RICHMOND — If you burrow into the new $30 million-plus Eastern Kentucky University Center for the Arts, you can find evidence that everything isn't quite done.
Director Debra Hoskins and her staff are working from folding tables in the office complex, protective sheets of plastic are on fixtures in the dressing rooms, and painters are applying more coats to surfaces that already look thoroughly painted.
But walk through the front door, and all you see is an enormous work of art by Arturo Sandoval; smooth, clean carpeting; and vast expanses of lobby awaiting patrons.
And Saturday night, the patrons will arrive for the first-ever ticketed concert at the EKU Center by country music superstar and onetime Richmond resident Wynonna Judd.
Never miss a local story.
As is recounted in several family memoirs, Judd's years in Richmond were modest times for her and her sister, Ashley, while their mother, Naomi, studied nursing at EKU. A chart-topping career with her mother as the Judds and now as a successful solo artist set the stage for her to return and inaugurate EKU's new stage with its first official concert.
Patrons will be greeted by venue with a main theater that seats 2,100 people, Central Kentucky's largest non-arena performing-arts space.
It has had a couple "soft-opening" events, as Hoskins referred to them: a campus event Thursday night, and before that, a primarily invitation-only event Sept. 9 featuring the Owensboro Symphony Orchestra, with a guest list that included Kentucky first lady Jane Beshear and U.S. Rep. Ben Chandler.
"You do those sort of events to see how things run and get the bugs out," says Hoskins, who discovered some "bugs."
That was particularly the case at the Sept. 9 event. She says the staff was taken by surprise by a larger-than-expected walk-up crowd that responded to a last-minute decision to open the event to the public. That led to a long line that clogged the center's main lobby and delayed the performance by an hour.
Hoskins says ticketing should not be a problem Saturday night because most of the tickets were sold in advance — the show was 85 percent sold as of midday Friday, she said — and ticketing equipment is in the box office this time, whereas everything was being done by hand at the Sept. 9 performance.
Patrons who have tickets at the will-call window will go to the right when they enter the front of the theater and, after receiving tickets, be directed to the level where their seats are. Hoskins notes that there is bar service on each level, so people who want drinks will not throng the lower levels.
In the theater, Hoskins said, all seating is angled toward the stage, and it is laid out in a staggered configuration so that no one should be stuck looking at the back of the head of the person in front of them.
Judd's show does not come with exceptional bells and whistles, but the theater itself is designed to be able to accommodate the largest of Broadway touring productions.
Hoskins says it was built to specifications of Miss Saigon, which includes a helicopter in one scene. "We could get the helicopter in here," Hoskins says. She is looking at other shows for future seasons, including Wicked, which is too large to have been presented at the Lexington Opera House or other area venues.

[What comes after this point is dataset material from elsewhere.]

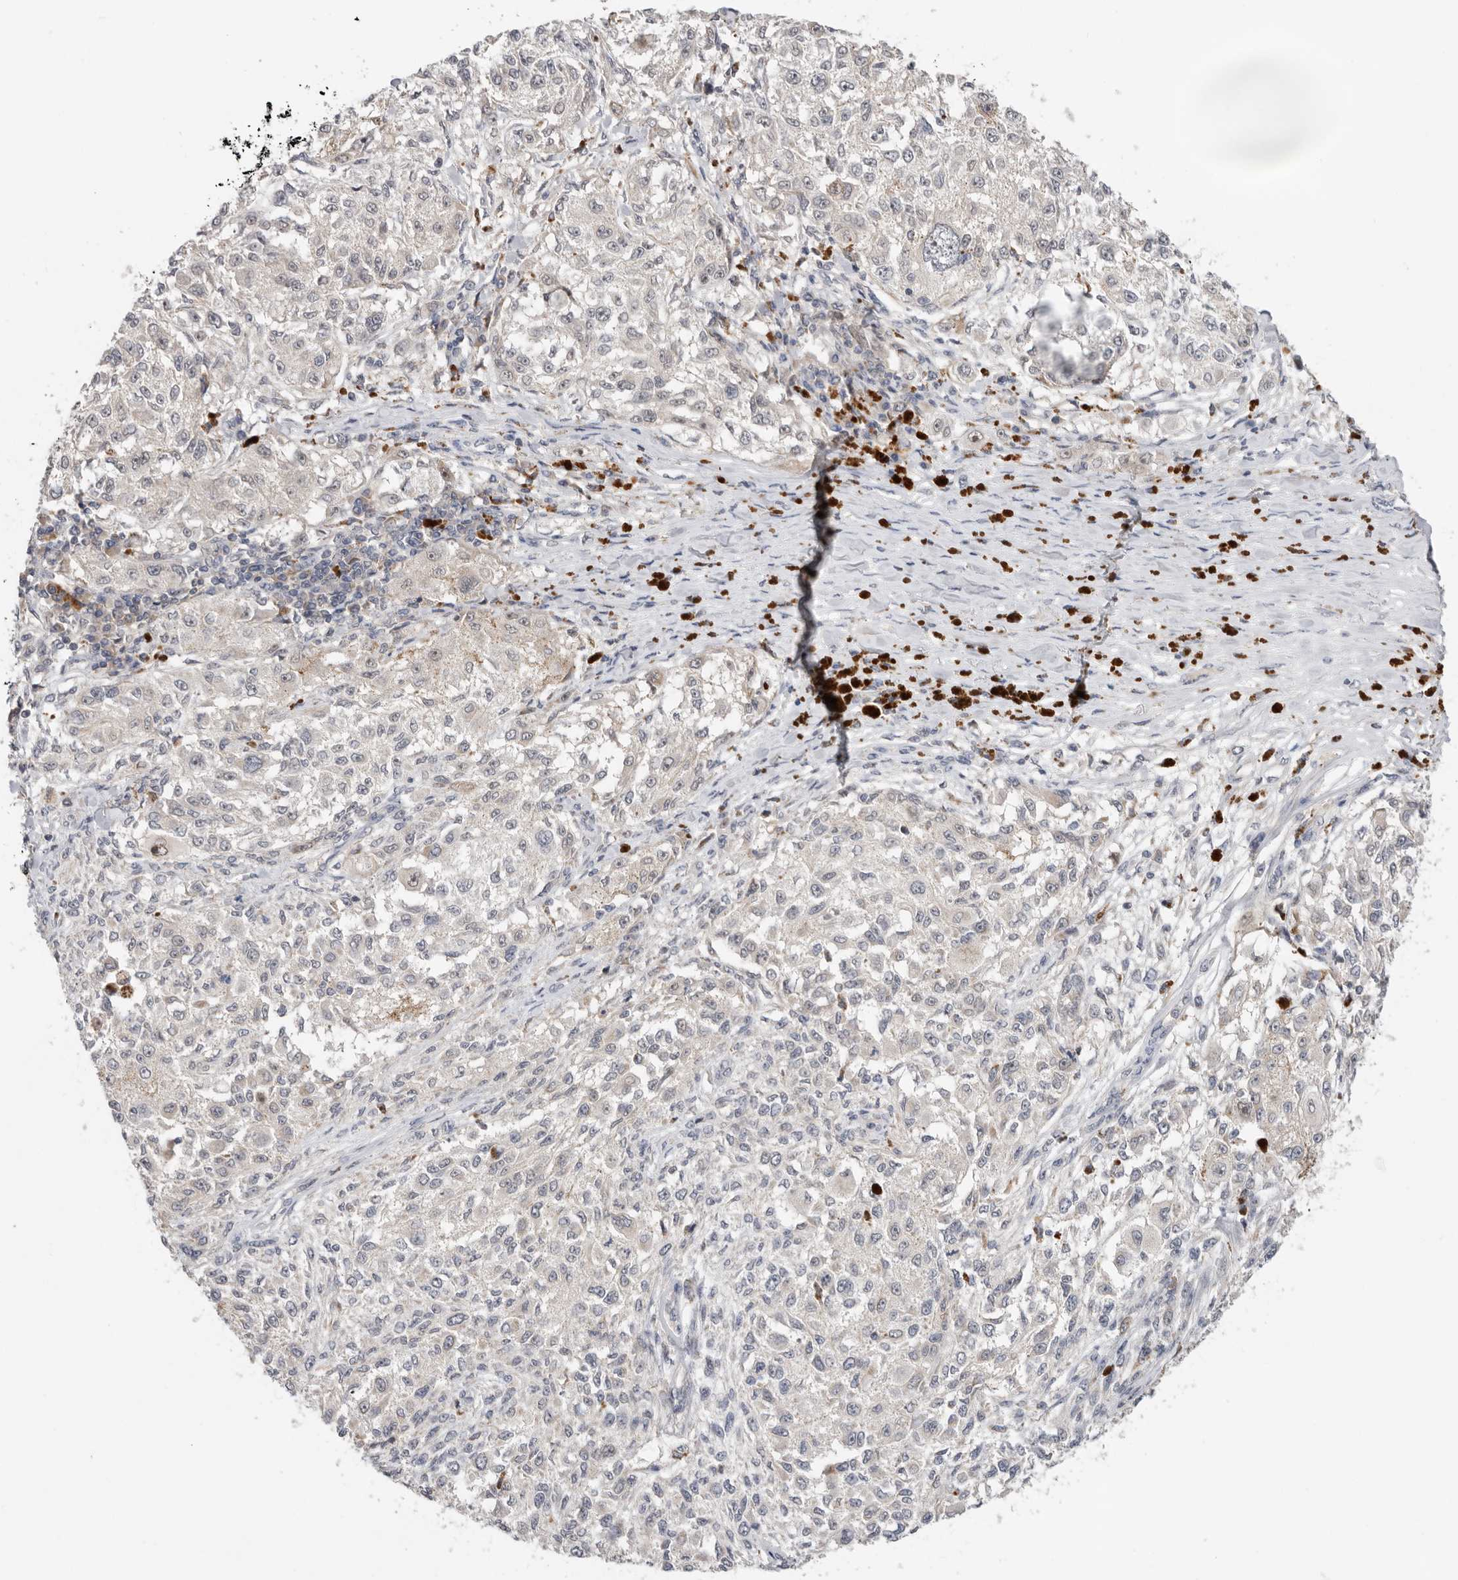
{"staining": {"intensity": "negative", "quantity": "none", "location": "none"}, "tissue": "melanoma", "cell_type": "Tumor cells", "image_type": "cancer", "snomed": [{"axis": "morphology", "description": "Necrosis, NOS"}, {"axis": "morphology", "description": "Malignant melanoma, NOS"}, {"axis": "topography", "description": "Skin"}], "caption": "Immunohistochemistry photomicrograph of malignant melanoma stained for a protein (brown), which displays no staining in tumor cells.", "gene": "BRCA2", "patient": {"sex": "female", "age": 87}}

The EKU Center is awaiting word on whether it will be selected to host one of the 2012 presidential debates. Hoskins says that scouts for the debate commission looked favorably on the spaciousness of the center's backstage area, which would easily be able to accommodate security for the candidates.
But those are future concerns. The focus for this weekend is getting the center open and its inaugural season going. Online ticket sales, which had previously been unavailable, will be live as of Monday, Hoskins said.

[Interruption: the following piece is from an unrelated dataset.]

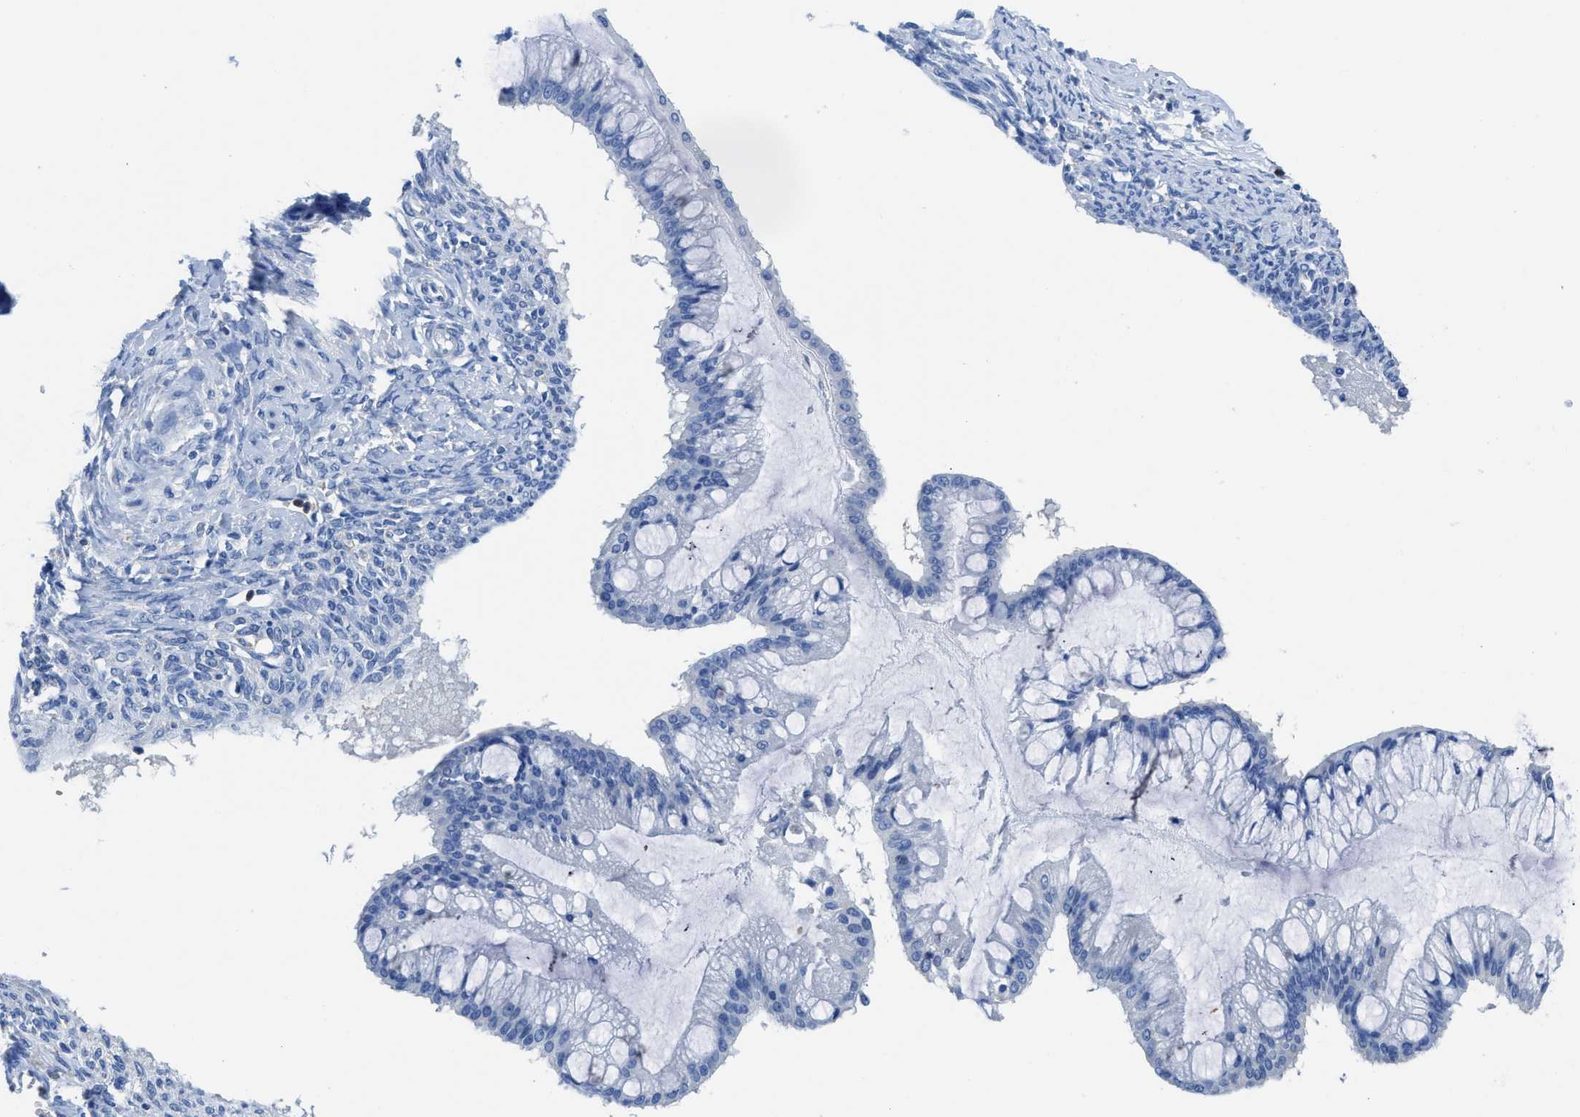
{"staining": {"intensity": "negative", "quantity": "none", "location": "none"}, "tissue": "ovarian cancer", "cell_type": "Tumor cells", "image_type": "cancer", "snomed": [{"axis": "morphology", "description": "Cystadenocarcinoma, mucinous, NOS"}, {"axis": "topography", "description": "Ovary"}], "caption": "There is no significant positivity in tumor cells of ovarian mucinous cystadenocarcinoma.", "gene": "NEB", "patient": {"sex": "female", "age": 73}}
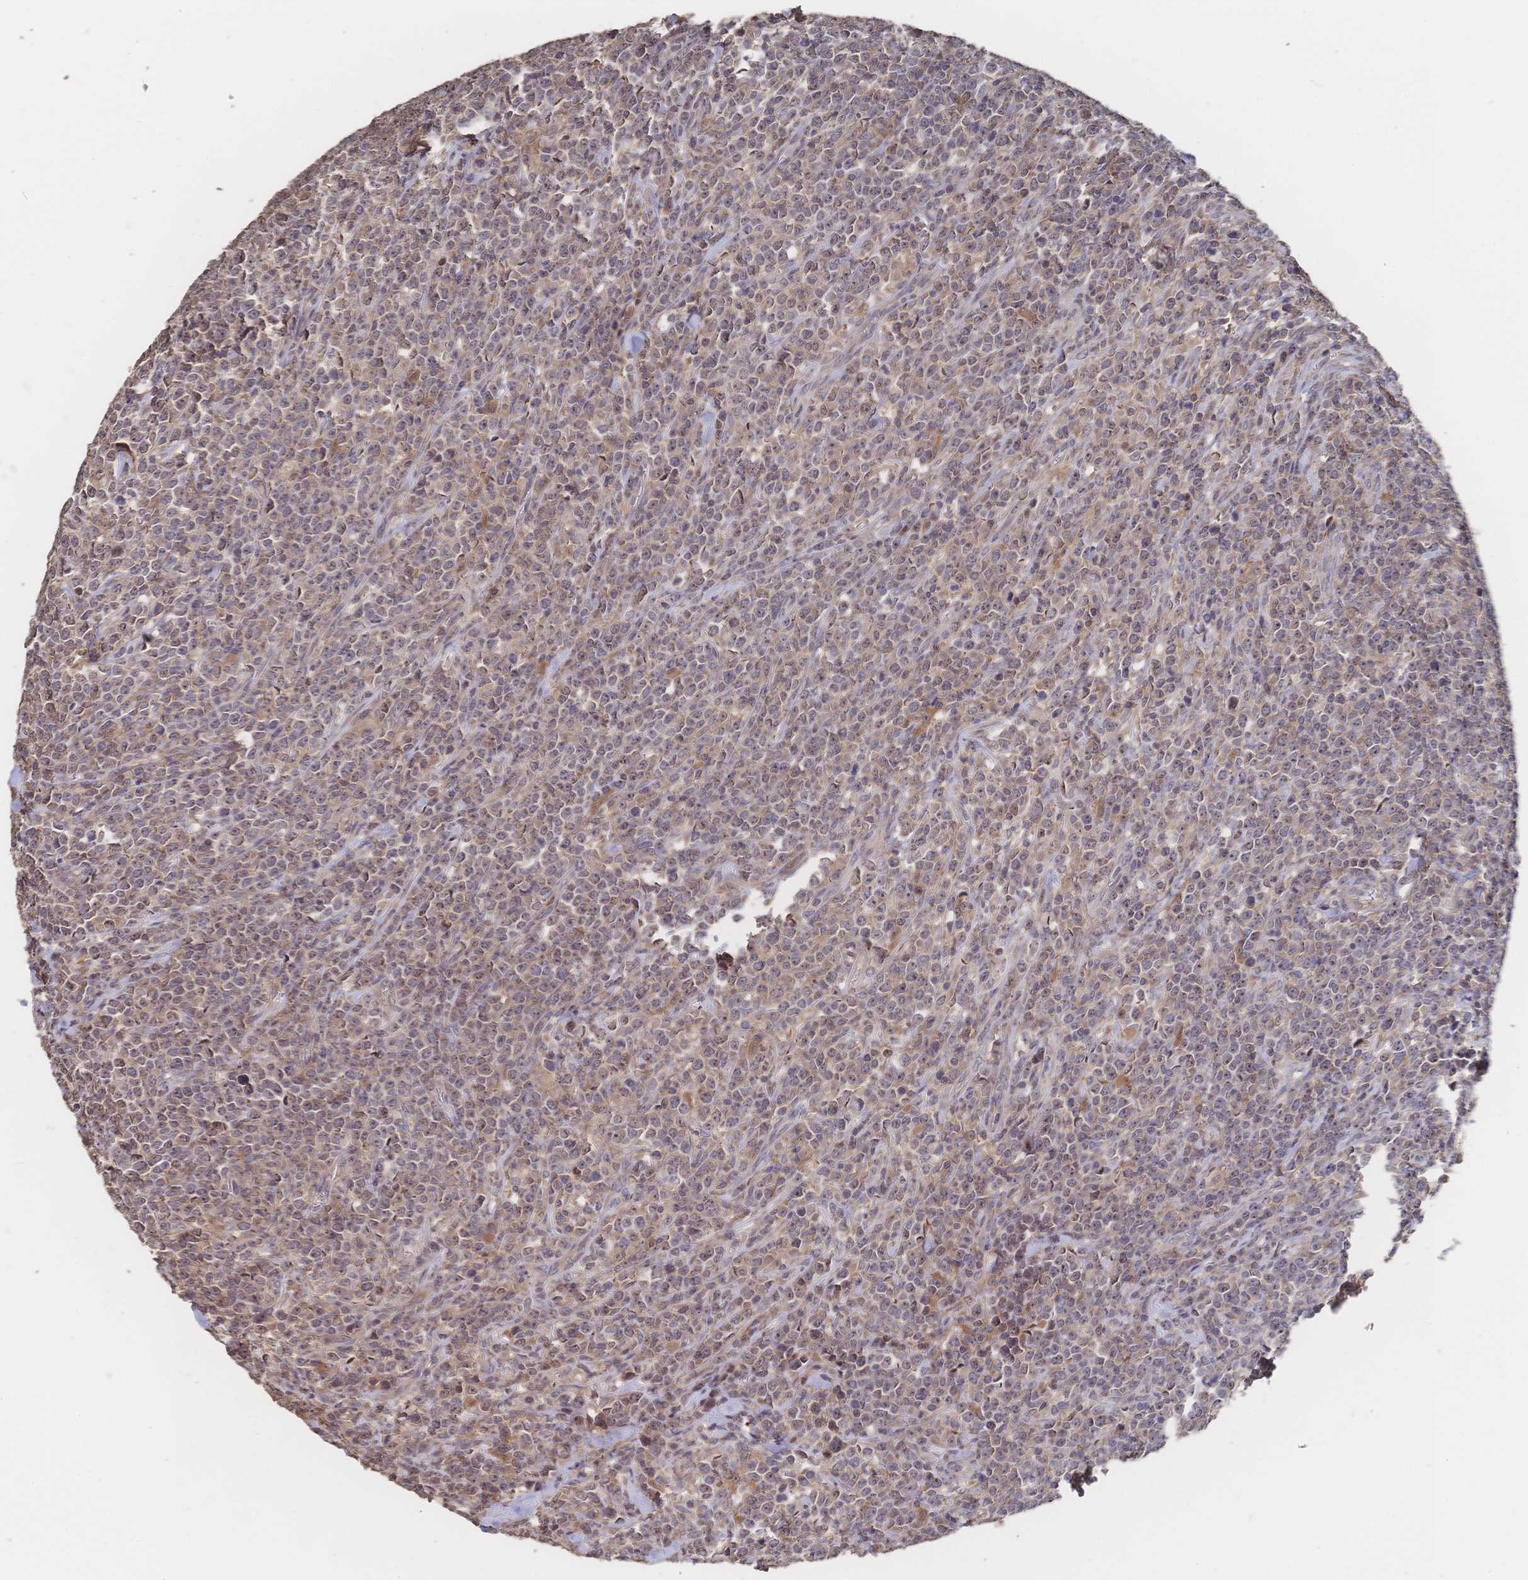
{"staining": {"intensity": "weak", "quantity": "25%-75%", "location": "cytoplasmic/membranous,nuclear"}, "tissue": "lymphoma", "cell_type": "Tumor cells", "image_type": "cancer", "snomed": [{"axis": "morphology", "description": "Malignant lymphoma, non-Hodgkin's type, High grade"}, {"axis": "topography", "description": "Small intestine"}], "caption": "This image exhibits immunohistochemistry (IHC) staining of human lymphoma, with low weak cytoplasmic/membranous and nuclear expression in approximately 25%-75% of tumor cells.", "gene": "DNAJA4", "patient": {"sex": "female", "age": 56}}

And even in the main places that patrons will see, there will continue to be changes, including permanent bars being built and the installation of a sound system that is en route to Richmond but that Hoskins hopes to have in place by the Peter Frampton concert on Oct. 4. (Wynonna will use her own system, augmented by a company hired out of Louisville.)
For the most part, though, the seats are bolted in, the paint is on the walls and the lights are in place. It's showtime at EKU.